The Guardian put it plainly in April: “Tech companies are cutting jobs and betting on AI. The payoff is far from guaranteed.”
That’s the real risk. Not to workers — they’re already bearing the cost — but to the companies. An overfitted bet on superintelligence timelines, against a workforce that knows how to do things the agents haven’t learned yet. MCI is filling that gap. Whether it fills it fast enough, or well enough, is genuinely uncertain.
The Question That Actually Matters
This is the part that won’t be in the quarterly earnings call.
At what point does a company have an obligation to tell its employees what their work is being used for?
Meta employees did not know, before Reuters reported it, that their daily workflows were being captured for AI training. They found out from a news article. They cannot opt out. And the announcement of 8,000 layoffs came 48 hours after the surveillance story broke.
If you worked at Meta in April 2026, here’s what you experienced: you learned that your computer was recording everything you did, and two days later you learned that 10% of your colleagues were being let go. The connection between those two facts was not explained to you by the company. You had to read Bloomberg Opinion to get the headline.
That’s the story that matters beyond Meta. Not whether the $135 billion pays off. Not whether the agents end up being capable. Whether companies, in the middle of one of the most significant workforce transitions in economic history, have any obligation to be honest with the people they employ about what’s happening to the value of their labor.
Meta chose not to be. They let Reuters do it for them.

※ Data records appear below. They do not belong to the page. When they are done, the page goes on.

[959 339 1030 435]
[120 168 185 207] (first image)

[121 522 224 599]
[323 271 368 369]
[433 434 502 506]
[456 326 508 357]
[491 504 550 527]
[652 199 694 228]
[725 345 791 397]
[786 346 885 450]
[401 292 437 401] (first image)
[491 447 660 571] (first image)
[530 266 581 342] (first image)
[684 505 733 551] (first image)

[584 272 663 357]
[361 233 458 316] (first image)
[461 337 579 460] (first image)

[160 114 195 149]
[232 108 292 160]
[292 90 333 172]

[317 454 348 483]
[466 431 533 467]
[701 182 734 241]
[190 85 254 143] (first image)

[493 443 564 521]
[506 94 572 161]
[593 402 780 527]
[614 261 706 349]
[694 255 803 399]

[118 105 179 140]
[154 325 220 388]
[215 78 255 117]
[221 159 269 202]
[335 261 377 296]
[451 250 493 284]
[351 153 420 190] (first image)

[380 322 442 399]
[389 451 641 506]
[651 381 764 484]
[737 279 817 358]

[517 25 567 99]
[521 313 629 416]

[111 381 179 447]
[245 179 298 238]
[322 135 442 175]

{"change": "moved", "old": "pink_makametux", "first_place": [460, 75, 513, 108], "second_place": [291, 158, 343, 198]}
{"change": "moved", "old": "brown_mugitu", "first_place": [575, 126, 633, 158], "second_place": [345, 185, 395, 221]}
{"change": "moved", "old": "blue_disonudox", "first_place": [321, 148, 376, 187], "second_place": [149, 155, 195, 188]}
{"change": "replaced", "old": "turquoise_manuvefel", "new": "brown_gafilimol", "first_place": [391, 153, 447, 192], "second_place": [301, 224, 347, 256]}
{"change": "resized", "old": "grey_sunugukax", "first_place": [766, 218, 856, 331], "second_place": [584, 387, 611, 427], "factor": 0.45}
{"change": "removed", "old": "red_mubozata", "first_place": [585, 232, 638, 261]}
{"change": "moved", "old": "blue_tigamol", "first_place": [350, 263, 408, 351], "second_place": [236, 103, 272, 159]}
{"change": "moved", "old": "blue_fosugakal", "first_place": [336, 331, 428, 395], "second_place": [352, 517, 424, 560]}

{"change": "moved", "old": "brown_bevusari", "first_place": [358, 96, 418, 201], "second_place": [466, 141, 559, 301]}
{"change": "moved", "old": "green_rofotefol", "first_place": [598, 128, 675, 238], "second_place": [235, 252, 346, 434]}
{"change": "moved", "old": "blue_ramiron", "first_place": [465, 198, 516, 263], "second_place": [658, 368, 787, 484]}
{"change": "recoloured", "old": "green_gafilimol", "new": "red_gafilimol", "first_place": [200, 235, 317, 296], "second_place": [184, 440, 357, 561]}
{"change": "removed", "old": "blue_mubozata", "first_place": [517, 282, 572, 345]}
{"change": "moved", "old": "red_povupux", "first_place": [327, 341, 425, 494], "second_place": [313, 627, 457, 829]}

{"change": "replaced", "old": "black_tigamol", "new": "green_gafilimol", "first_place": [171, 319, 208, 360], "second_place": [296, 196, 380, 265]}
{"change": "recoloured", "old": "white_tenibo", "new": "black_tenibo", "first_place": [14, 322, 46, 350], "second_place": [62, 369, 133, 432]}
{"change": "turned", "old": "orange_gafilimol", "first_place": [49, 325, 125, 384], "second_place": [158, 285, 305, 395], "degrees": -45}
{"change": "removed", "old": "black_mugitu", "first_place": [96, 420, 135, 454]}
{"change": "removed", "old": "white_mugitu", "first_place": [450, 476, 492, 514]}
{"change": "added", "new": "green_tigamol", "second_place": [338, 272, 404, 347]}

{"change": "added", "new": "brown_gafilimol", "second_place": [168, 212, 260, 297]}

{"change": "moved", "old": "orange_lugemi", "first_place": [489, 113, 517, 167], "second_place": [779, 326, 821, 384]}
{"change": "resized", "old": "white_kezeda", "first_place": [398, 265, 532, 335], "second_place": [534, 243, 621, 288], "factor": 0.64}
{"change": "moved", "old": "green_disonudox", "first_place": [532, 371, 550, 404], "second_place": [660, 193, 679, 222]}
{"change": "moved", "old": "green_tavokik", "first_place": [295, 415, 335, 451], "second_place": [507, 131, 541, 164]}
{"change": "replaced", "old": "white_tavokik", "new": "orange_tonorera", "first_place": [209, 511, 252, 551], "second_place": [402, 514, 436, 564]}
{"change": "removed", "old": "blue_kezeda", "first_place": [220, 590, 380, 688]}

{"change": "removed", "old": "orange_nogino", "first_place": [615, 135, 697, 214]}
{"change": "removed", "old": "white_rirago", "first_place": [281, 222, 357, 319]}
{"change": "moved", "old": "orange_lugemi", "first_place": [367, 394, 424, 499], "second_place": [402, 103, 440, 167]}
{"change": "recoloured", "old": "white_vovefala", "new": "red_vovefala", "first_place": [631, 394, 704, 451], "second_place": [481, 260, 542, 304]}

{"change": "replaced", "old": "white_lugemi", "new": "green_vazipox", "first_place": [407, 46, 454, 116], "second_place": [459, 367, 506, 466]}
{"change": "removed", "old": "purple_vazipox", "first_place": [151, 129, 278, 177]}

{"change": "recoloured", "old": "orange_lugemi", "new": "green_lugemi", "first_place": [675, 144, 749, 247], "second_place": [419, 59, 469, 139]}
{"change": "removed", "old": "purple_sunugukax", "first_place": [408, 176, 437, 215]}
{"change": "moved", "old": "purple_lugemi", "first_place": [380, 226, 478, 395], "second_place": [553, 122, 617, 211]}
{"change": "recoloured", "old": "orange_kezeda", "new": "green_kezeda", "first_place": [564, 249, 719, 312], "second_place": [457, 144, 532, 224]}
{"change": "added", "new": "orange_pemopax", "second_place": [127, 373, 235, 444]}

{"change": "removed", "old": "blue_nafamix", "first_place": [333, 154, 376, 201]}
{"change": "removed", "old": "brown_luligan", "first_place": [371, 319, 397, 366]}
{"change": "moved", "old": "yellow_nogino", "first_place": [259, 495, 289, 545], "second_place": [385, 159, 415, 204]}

The pattern being set in April 2026 is going to matter for every employer and every employee for the next decade. The technology will spread. The MCI approach — capture how experts work, encode it into training data, build the agents, cut the headcount — is not a Meta-specific experiment. It’s a template.
The question isn’t whether this happens more broadly. It’s already happening. The question is whether the people it happens to will know what’s being done with their work while it’s happening.
So far, the answer at one of the most profitable companies in the world is: no. They won’t know. The workers at Bethlehem Steel didn’t get a memo either.